Thanks! I honestly never thought of that....

Water wings and a ring it is!!


----------



## mommyto3girls (May 3, 2005)

We use an actual life jacket for Maia, it is a toddler size ski jacket so it is pretty trim and doesn't bother her. She loves that she can totally "swim" with it and we love that she can play safely around a pool as well. Our neighbors have a pool and often have pool parties, she is required to wear her jacket the whole time she is in their yard, that way we can relax a bit not worrying every second that she is going to fall in from not paying attention.

We talk to her alot about what could happen if she went in without her jacket, she knows she could fall under the water and then be "all gone" We still do not allow her inthe deep end with it by herself, though she can go in the shallow end as long as she tells us and one of us is either in the pool or sitting on the side.

We tried lots of different floatation devices but none of them ever really kept her up and like the pp mentioned some even tipped her the wrong way. The Life vest is great. We did not like the baby life jacket, all of the floatation device is in the front (designed to keep baby's head up I guess) but it was too bulky, and she couldn't actually play in it. The toddler one is designed just like an adults. We got it at a sporting goods store for around $30


----------



## nikirj (Oct 1, 2002)

I'm a huge fan of the floaties and wouldn't use them that young unless your child already has a lot of experience splashing around in a pool without them. Parents are the best flotation devices for toddlers







.

I guess I kinda agree with CEG then. They need to know how their body feels in the water without the flotation.

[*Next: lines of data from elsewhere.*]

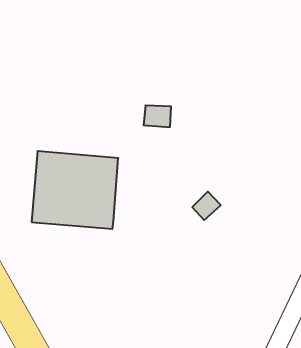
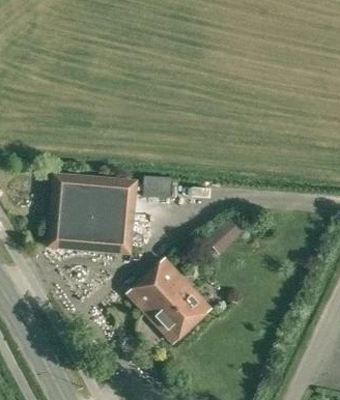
building: [143,105,171,127] -> [142,175,171,198]
building: none -> [128,258,210,342]

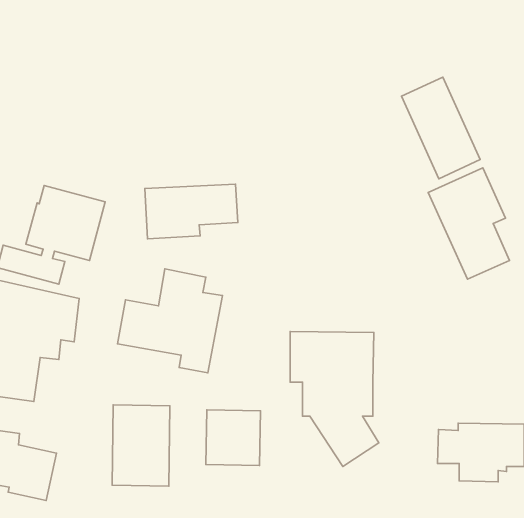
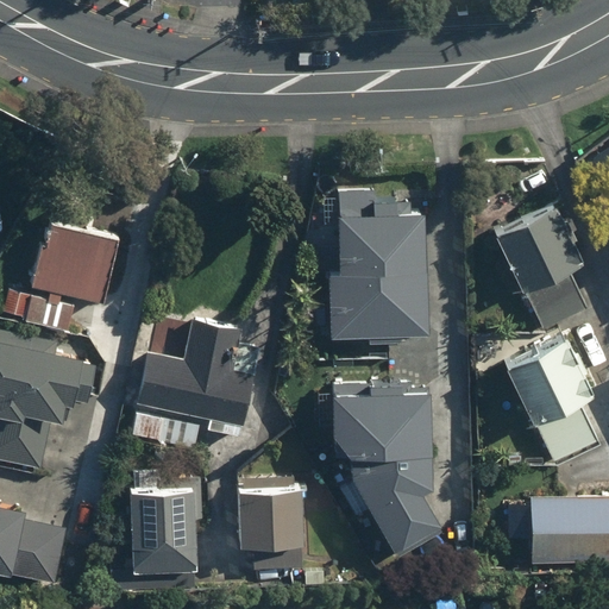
building: [401,77,480,179] -> none
building: none -> [327,192,428,333]
building: [145,184,238,239] -> none
building: none -> [504,338,595,464]

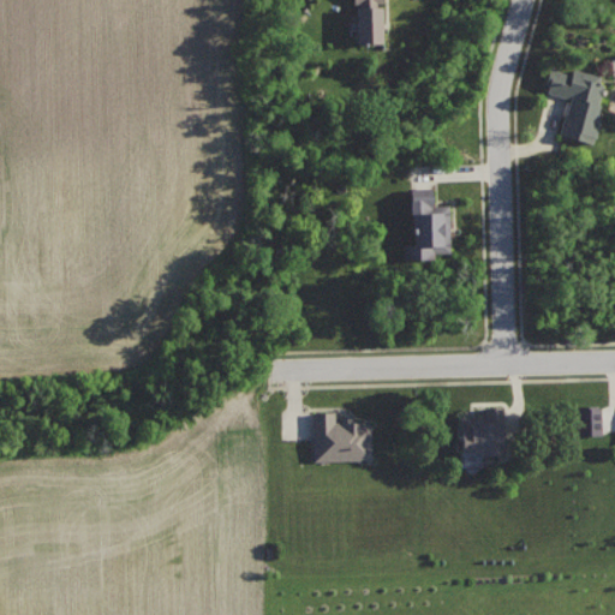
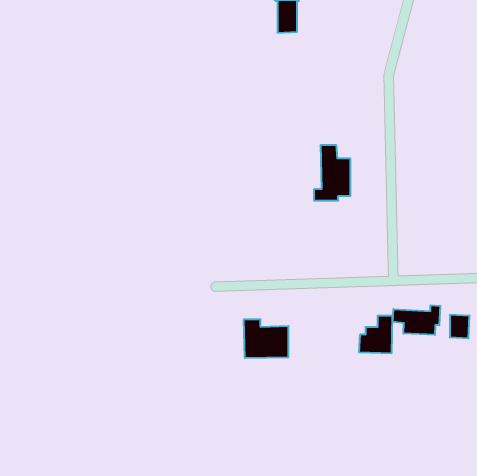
building: [547,70,605,145] -> none
building: none -> [393,305,440,335]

My parents had a pool and when we lived nearby, my kids were in it at least a couple of times a week. By the time we introduced the vests, they were swimming short distances independently and the vests served to let an adult sit on the deck while the kids swam around on their own. They were very aware that the vests helped them swim and also able to keep themselves afloat for a short while without them. I think we introduced a vest for DD when she was about that age (22 months) and for DS when he was about 20 months.


----------